Possible to split String returning [(&str, index: usize)]


#1

Problem: Strings of variable text that I need to parse semantically. For instance the text may give a person’s affiliation within a university. The format of this affiliation may be inconsistent however: “Department of Foo” vs “Bar Department”. This affiliation can also occur at any point in the text.

My approach: Split the text into collection of individual words using text.split(" ") then iterate over the collection for the keyword (e.g., “Department”) using enumerate() to look at the word immediately preceding or two words following the keyword.

let splittext = text.split(" ").clone().collect();
for (i, word) in splittext.enumerate() {
  if word.contains("Department") {
    match splittext[i+1] {
      "of" => return splittext[i+2],
      _ => return splittext[i-1]
    }

However this means that if the “Department” has a name > 1 word long the name will be truncated. “Department of Baz Qux” would only return “Baz”.

Possible solution: Upon finding the keyword, scan forward or backward in the original text to find another delimiter (lowercase word or punctuation).
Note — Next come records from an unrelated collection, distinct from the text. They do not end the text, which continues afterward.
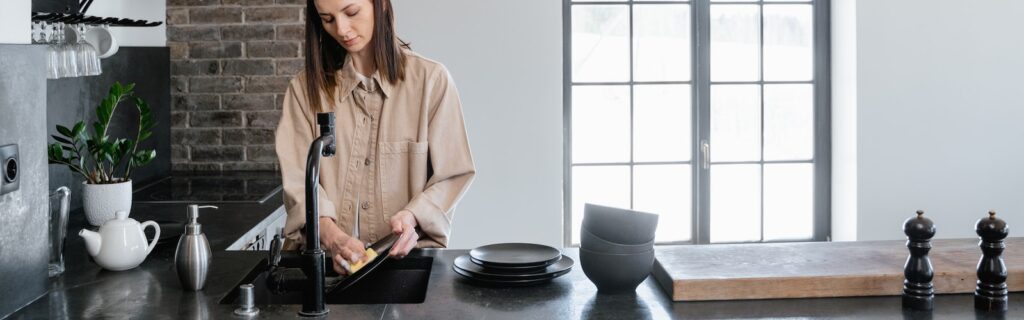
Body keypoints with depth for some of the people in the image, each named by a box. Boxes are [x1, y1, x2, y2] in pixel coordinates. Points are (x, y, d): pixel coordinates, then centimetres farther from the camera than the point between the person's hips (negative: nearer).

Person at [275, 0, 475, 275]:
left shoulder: (431, 80, 2)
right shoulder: (306, 88, 8)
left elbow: (452, 174, 4)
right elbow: (299, 179, 0)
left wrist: (412, 216, -15)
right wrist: (331, 236, -19)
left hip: (408, 252, -1)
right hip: (325, 254, 2)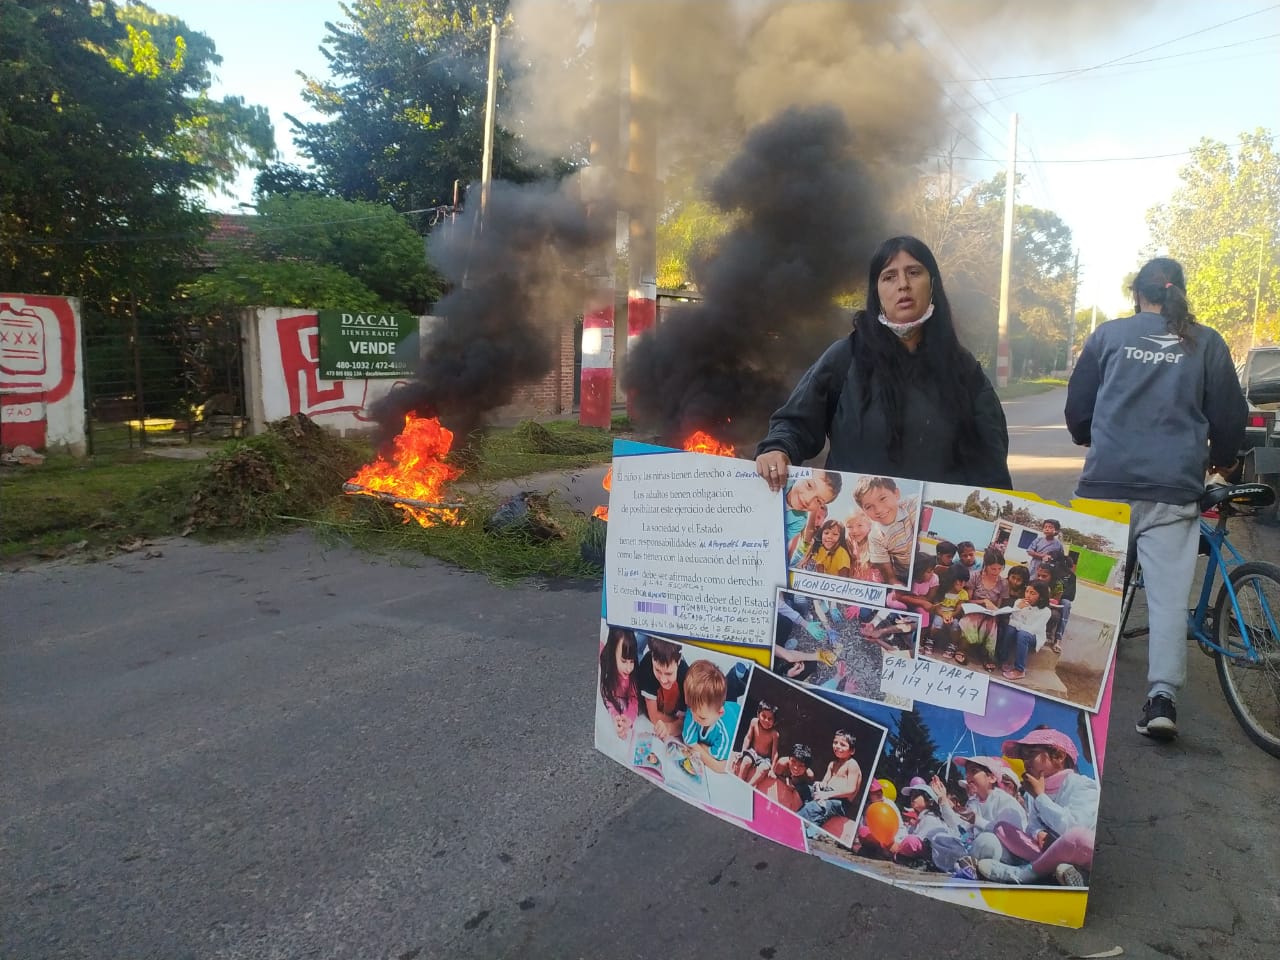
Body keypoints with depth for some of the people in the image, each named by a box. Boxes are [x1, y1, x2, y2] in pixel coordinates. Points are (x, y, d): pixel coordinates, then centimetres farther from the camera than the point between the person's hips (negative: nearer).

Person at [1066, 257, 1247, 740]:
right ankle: (1161, 698, -5)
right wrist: (1222, 459, 29)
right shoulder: (1206, 343, 8)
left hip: (1108, 483, 0)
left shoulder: (1108, 334, 7)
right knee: (1168, 594, 2)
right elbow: (1230, 417, 9)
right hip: (1173, 488, 0)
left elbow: (1077, 408, 9)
If the keyword is not preceded by lowercase word or punctuation, then return the preceding words that meet those criteria. Else return the words following the keyword up to lowercase (excluding initial “of”) or punctuation.

It occurs to me that I could get the index in the original string using find(keyword) rather than splitting the string in the first place, but I am curious now if it is possible to split a string and return a tuple including the index of the split in the original string.


#2

You can probably write this behavior yourself using str::match_indices, which gives you both the index of the start of the split as well as the length of the matched pattern.